Peptic Ulcer Staging by Sakita
The World Journal of Gastrointestinal Endoscopy identifies what type of ulcers are staged using a six-stage system by Sakita. These stages are divided into three stages of two levels as follows:
- A1 — This identifies an ulcer containing a mucus coating that has swelling around the margin.
- A2 — While the ulcer margin is clear, the mucus-coated ulcer has less swelling than A1.
- H1 — Healing has begun with regenerating epithelium covering the ulcer base.
- H2 — A mucosal break remains, but most of the ulcer is covered with regenerating epithelium.

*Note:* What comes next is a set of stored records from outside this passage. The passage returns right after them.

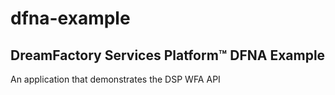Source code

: # dfna-example

## DreamFactory Services Platform&trade; DFNA Example

An application that demonstrates the DSP WFA API

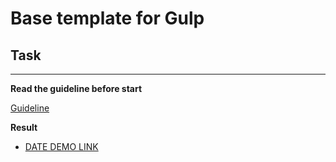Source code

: # Base template for Gulp

## Task

---
**Read the guideline before start**

[Guideline](https://github.com/mate-academy/js_task-DOM-guideline)

**Result**

- [DATE DEMO LINK](https://aleks-mos.github.io/uber-eats/)
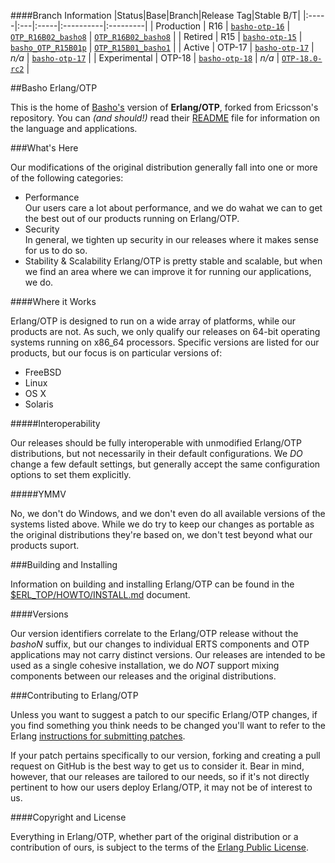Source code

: ####Branch Information
|Status|Base|Branch|Release Tag|Stable B/T|
|:-----|:---|:-----|:----------|:---------|
| Production   | R16    | [`basho-otp-16`](http://github.com/basho/otp/tree/basho-otp-16) | [`OTP_R16B02_basho8`](http://github.com/basho/otp/tree/OTP_R16B02_basho8) | [`OTP_R16B02_basho8`](http://github.com/basho/otp/tree/OTP_R16B02_basho8) |
| Retired      | R15    | [`basho-otp-15`](http://github.com/basho/otp/tree/basho-otp-15) | [`basho_OTP_R15B01p`](http://github.com/basho/otp/tree/basho_OTP_R15B01p) | [`OTP_R15B01_basho1`](http://github.com/basho/otp/tree/OTP_R15B01_basho1) |
| Active       | OTP-17 | [`basho-otp-17`](http://github.com/basho/otp/tree/basho-otp-17) | _n/a_ | [`basho-otp-17`](http://github.com/basho/otp/tree/basho-otp-17) |
| Experimental | OTP-18 | [`basho-otp-18`](http://github.com/basho/otp/tree/basho-otp-18) | _n/a_ | [`OTP-18.0-rc2`](http://github.com/basho/otp/tree/OTP-18.0-rc2) |

##Basho Erlang/OTP

This is the home of [Basho's][1] version of **Erlang/OTP**, forked from
Ericsson's repository.  You can _(and should!)_ read their
[README][5] file for information on the language and applications.

###What's Here

Our modifications of the original distribution generally fall into one or
more of the following categories:

* Performance<br />
  Our users care a lot about performance, and we do wahat we can to
  get the best out of our products running on Erlang/OTP.
* Security<br />
  In general, we tighten up security in our releases where it makes
  sense for us to do so.
* Stability & Scalability
  Erlang/OTP is pretty stable and scalable, but when we find an area
  where we can improve it for running our applications, we do.

####Where it Works

Erlang/OTP is designed to run on a wide array of platforms, while our
products are not. As such, we only qualify our releases on 64-bit
operating systems running on x86_64 processors. Specific versions are
listed for our products, but our focus is on particular versions of:

* FreeBSD
* Linux
* OS X
* Solaris

#####Interoperability

Our releases should be fully interoperable with unmodified Erlang/OTP
distributions, but not necessarily in their default configurations. We
_DO_ change a few default settings, but generally accept the same
configuration options to set them explicitly.

#####YMMV

No, we don't do Windows, and we don't even do all available versions of
the systems listed above. While we do try to keep our changes as portable
as the original distributions they're based on, we don't test beyond what
our products suport.

###Building and Installing

Information on building and installing Erlang/OTP can be found
in the [$ERL_TOP/HOWTO/INSTALL.md](HOWTO/INSTALL.md) document.

####Versions

Our version identifiers correlate to the Erlang/OTP release without the
_bashoN_ suffix, but our changes to individual ERTS components and OTP
applications may not carry distinct versions. Our releases are intended to
be used as a single cohesive installation, we do _NOT_ support mixing
components between our releases and the original distributions.

###Contributing to Erlang/OTP

Unless you want to suggest a patch to our specific Erlang/OTP changes,
if you find something you think needs to be changed you'll want to refer
to the Erlang [instructions for submitting patches][6].

If your patch pertains specifically to our version, forking and creating
a pull request on GitHub is the best way to get us to consider it. Bear in
mind, however, that our releases are tailored to our needs, so if it's
not directly pertinent to how our users deploy Erlang/OTP, it may not be
of interest to us.

####Copyright and License

Everything in Erlang/OTP, whether part of the original distribution or a
contribution of ours, is subject to the terms of the
[Erlang Public License][3].


  [1]: http://www.basho.com
  [2]: http://www.erlang.org
  [3]: http://www.erlang.org/EPLICENSE
  [4]: http://github.com/erlang/otp
  [5]: http://github.com/erlang/otp/blob/maint/README.md
  [6]: http://wiki.github.com/erlang/otp/submitting-patches

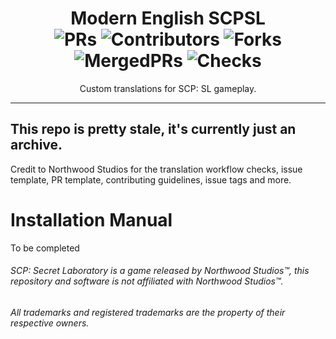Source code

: <div align = center>

# Modern English SCPSL <br>![PRs](https://badgen.net/github/open-prs/SirNanos/ModernEnglish-SCPSL?cache=600) ![Contributors](https://img.shields.io/github/contributors-anon/SirNanos/ModernEnglish-SCPSL?cacheSeconds=3600) ![Forks](https://badgen.net/github/forks/SirNanos/ModernEnglish-SCPSL?cache=600) ![MergedPRs](https://badgen.net/github/merged-prs/SirNanos/ModernEnglish-SCPSL?cache=600) ![Checks](https://badgen.net/github/checks/SirNanos/ModernEnglish-SCPSL?cache=600)
Custom translations for SCP: SL gameplay. 

***
  
</div>

## This repo is pretty stale, it's currently just an archive.

Credit to Northwood Studios for the translation workflow checks, issue template, PR template, contributing guidelines, issue tags and more.


# Installation Manual

To be completed

###### SCP: Secret Laboratory is a game released by Northwood Studios™, this repository and software is not affiliated with Northwood Studios™.
###### All trademarks and registered trademarks are the property of their respective owners.
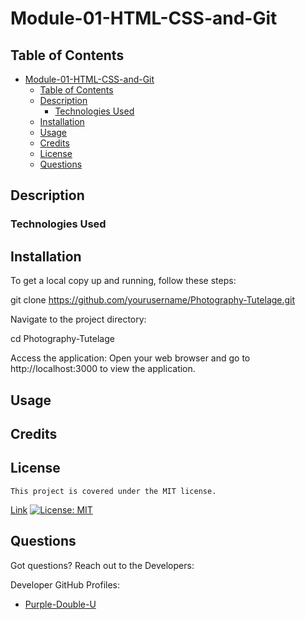 # Module-01-HTML-CSS-and-Git

## Table of Contents

- [Module-01-HTML-CSS-and-Git](#module-01-html-css-and-git)
  - [Table of Contents](#table-of-contents)
  - [Description](#description)
    - [Technologies Used](#technologies-used)
  - [Installation](#installation)
  - [Usage](#usage)
  - [Credits](#credits)
  - [License](#license)
  - [Questions](#questions)


## Description

### Technologies Used

## Installation
To get a local copy up and running, follow these steps:

git clone https://github.com/yourusername/Photography-Tutelage.git

Navigate to the project directory:

cd Photography-Tutelage

Access the application: Open your web browser and go to http://localhost:3000 to view the application.

## Usage


## Credits


## License

    This project is covered under the MIT license.
[Link](https://opensource.org/licenses/MIT)
[![License: MIT](https://img.shields.io/badge/License-MIT-yellow.svg)](https://opensource.org/licenses/MIT)

## Questions

Got questions? Reach out to the Developers: 

Developer GitHub Profiles:
- [Purple-Double-U](https://github.com/Purple-Double-U)
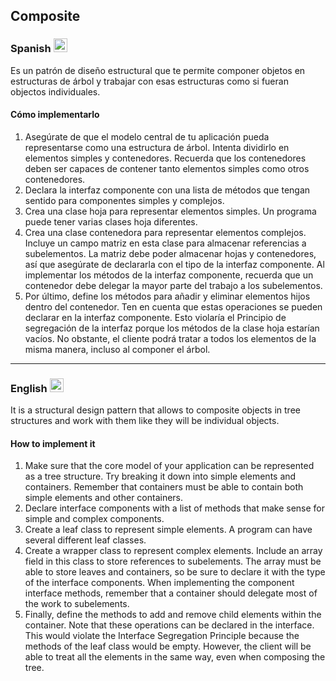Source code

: ## Composite

### Spanish <img src="https://cdn.staticaly.com/gh/hjnilsson/country-flags/master/svg/es.svg" width="22" />
Es un patrón de diseño estructural que te permite componer objetos en estructuras de árbol y trabajar con esas estructuras como si fueran objectos individuales.

#### Cómo implementarlo
1. Asegúrate de que el modelo central de tu aplicación pueda representarse como una estructura de árbol. Intenta dividirlo en elementos simples y contenedores. Recuerda que los contenedores deben ser capaces de contener tanto elementos simples como otros contenedores.
2. Declara la interfaz componente con una lista de métodos que tengan sentido para componentes simples y complejos.
3. Crea una clase hoja para representar elementos simples. Un programa puede tener varias clases hoja diferentes.
4. Crea una clase contenedora para representar elementos complejos. Incluye un campo matriz en esta clase para almacenar referencias a subelementos. La matriz debe poder almacenar hojas y contenedores, así que asegúrate de declararla con el tipo de la interfaz componente. Al implementar los métodos de la interfaz componente, recuerda que un contenedor debe delegar la mayor parte del trabajo a los subelementos.
5. Por último, define los métodos para añadir y eliminar elementos hijos dentro del contenedor. Ten en cuenta que estas operaciones se pueden declarar en la interfaz componente. Esto violaría el Principio de segregación de la interfaz porque los métodos de la clase hoja estarían vacíos. No obstante, el cliente podrá tratar a todos los elementos de la misma manera, incluso al componer el árbol.


---


### English <img src="https://cdn.staticaly.com/gh/hjnilsson/country-flags/master/svg/gb.svg" width="22" />
It is a structural design pattern that allows to composite objects in tree structures and work with them like they will be individual objects. 

#### How to implement it
1. Make sure that the core model of your application can be represented as a tree structure. Try breaking it down into simple elements and containers. Remember that containers must be able to contain both simple elements and other containers.
2. Declare interface components with a list of methods that make sense for simple and complex components.
3. Create a leaf class to represent simple elements. A program can have several different leaf classes.
4. Create a wrapper class to represent complex elements. Include an array field in this class to store references to subelements. The array must be able to store leaves and containers, so be sure to declare it with the type of the interface components. When implementing the component interface methods, remember that a container should delegate most of the work to subelements.
5. Finally, define the methods to add and remove child elements within the container. Note that these operations can be declared in the interface. This would violate the Interface Segregation Principle because the methods of the leaf class would be empty. However, the client will be able to treat all the elements in the same way, even when composing the tree.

- S1 — As the scarring stage begins, the regenerating epithelium completely covers the ulcer bed. The white coating of the ulcer has been replaced by a red scar.
- S2 — Complete re-epithelialization occurs over a period of months to years and replaces the redness with a white scar.
Peptic Ulcer Treatment
Peptic ulcer treatment depends on the cause. If your ulcer is from an H. pylori infection, the treatment is to prescribe an antibiotic. Be sure to take all your prescription as directed, and follow up with your doctor for a test to make sure the infection is gone. A proton pump inhibitor may be prescribed to reduce the amount of stomach acid produced.
For stomach ulcers from the use of NSAIDs, you may be asked to reduce or stop taking the NSAID and change to a different type of medicine less likely to cause ulcers.
Most ulcers will go through the ulcer stages and completely heal. Possible reasons for the failure of a gastric ulcer to heal include tobacco use, extreme production of stomach acid, diseases such as Crohn's disease, regular use of some pain relievers and stomach cancer, according to the Mayo Clinic.